Given task a — Pull out every line in the entries below that contains the string "catalogue".

-- Passage provided start --

The end of the year is always filled with predictions for the new year, so I think I’ll throw my hat in the prognosticators ring.

There has been a lot of talk lately about how social media is growing up. Those of us who declare ourselves to be social media strategists have been eyeing the horizon of 2011 knowing that the dust is still not settled and change will still be the strategist’s companion. But there are people out there sailing on the edge of the horizon that can give us direction. One of my favorites is web strategist Jeremiah Owyang from Altimeter. I follow his blog religiously. 

Owyang recently shared his forecast for 2011 on Slideshare. The presentation evolved from the Altimeter research on the career path of the social media strategist. The research is free and can be downloaded here. Following are three of my many takeaways from his presentation:

1. Social media is growing up and requires grown-up social media strategists.  It won’t be appropriate in 2011 to take social media strategy advice from your 16-year old nephew who set up your Facebook fan page. Solution: If social media is your job, invest in professional development or hire help. Social media has arrived and organizations can no longer afford to invest time, people and resources in it willy-nilly. Social media needs to part of an integrated media strategy, and pronto.

-- Passage provided end --

Given task b — From the passage on social media strategy, list everything the text says organizations can no longer afford to invest in social media willy-nilly.

-- Data for this exercise start --

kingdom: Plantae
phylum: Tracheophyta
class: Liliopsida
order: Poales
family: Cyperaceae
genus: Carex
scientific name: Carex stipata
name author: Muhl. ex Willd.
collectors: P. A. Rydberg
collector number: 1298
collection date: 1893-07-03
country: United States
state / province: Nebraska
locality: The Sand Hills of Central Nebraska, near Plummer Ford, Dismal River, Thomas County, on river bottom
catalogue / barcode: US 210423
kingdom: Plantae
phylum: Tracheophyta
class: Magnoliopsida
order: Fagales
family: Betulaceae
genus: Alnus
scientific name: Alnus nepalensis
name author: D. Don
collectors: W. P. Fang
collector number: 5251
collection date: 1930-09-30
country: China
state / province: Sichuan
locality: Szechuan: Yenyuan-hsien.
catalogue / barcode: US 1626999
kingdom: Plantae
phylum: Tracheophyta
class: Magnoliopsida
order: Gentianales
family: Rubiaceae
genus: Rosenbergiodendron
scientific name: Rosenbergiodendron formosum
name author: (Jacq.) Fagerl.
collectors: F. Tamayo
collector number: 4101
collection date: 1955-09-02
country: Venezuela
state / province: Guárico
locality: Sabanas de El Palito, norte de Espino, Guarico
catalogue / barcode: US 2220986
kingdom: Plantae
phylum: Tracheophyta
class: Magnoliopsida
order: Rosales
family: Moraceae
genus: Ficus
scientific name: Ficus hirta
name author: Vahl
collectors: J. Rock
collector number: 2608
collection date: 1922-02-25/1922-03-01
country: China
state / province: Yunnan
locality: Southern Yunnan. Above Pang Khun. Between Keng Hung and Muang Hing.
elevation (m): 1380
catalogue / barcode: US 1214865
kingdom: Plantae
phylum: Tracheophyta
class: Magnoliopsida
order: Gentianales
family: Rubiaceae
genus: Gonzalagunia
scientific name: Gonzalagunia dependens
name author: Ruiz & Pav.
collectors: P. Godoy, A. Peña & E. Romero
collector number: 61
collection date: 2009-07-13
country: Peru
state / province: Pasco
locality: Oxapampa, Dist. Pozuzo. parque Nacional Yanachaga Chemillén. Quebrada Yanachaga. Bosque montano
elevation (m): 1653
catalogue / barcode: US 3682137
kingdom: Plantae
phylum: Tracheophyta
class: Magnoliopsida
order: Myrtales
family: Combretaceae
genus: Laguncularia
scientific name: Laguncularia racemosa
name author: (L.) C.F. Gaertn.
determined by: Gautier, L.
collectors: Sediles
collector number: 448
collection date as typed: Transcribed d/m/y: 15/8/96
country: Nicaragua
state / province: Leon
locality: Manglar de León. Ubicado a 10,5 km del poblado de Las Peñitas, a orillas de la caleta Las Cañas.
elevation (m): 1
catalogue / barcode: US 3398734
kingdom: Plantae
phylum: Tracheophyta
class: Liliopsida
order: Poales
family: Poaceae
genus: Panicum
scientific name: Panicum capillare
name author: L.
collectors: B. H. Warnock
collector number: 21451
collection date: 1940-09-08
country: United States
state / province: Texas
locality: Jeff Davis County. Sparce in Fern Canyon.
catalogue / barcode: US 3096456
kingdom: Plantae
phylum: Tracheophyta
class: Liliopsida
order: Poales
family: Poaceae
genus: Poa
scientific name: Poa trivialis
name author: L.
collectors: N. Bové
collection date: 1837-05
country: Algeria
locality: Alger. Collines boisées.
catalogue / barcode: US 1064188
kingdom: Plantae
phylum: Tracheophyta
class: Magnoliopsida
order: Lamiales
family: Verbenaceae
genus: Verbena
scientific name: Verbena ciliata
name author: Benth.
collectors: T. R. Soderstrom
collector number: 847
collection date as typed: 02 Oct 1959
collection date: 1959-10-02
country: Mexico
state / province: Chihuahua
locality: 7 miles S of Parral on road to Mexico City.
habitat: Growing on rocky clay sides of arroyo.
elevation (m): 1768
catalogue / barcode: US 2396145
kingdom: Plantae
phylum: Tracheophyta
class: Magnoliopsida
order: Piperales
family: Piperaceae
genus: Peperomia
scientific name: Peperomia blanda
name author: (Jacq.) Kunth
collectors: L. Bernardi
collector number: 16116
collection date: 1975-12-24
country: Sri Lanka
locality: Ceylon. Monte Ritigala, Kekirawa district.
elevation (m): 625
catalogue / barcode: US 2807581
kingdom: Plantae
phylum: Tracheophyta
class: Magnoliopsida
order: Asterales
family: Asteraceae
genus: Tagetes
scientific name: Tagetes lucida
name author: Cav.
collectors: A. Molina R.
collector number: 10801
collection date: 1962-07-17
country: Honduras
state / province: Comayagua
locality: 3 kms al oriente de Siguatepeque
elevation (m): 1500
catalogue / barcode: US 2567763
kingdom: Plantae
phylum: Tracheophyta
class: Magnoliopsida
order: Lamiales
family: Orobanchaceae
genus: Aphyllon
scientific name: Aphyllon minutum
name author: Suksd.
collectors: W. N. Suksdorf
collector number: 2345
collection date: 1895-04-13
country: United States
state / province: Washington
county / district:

-- Data for this exercise end --

Exercise answer a —
catalogue / barcode: US 210423
catalogue / barcode: US 1626999
catalogue / barcode: US 2220986
catalogue / barcode: US 1214865
catalogue / barcode: US 3682137
catalogue / barcode: US 3398734
catalogue / barcode: US 3096456
catalogue / barcode: US 1064188
catalogue / barcode: US 2396145
catalogue / barcode: US 2807581
catalogue / barcode: US 2567763

Exercise answer b —
- time
- people
- resources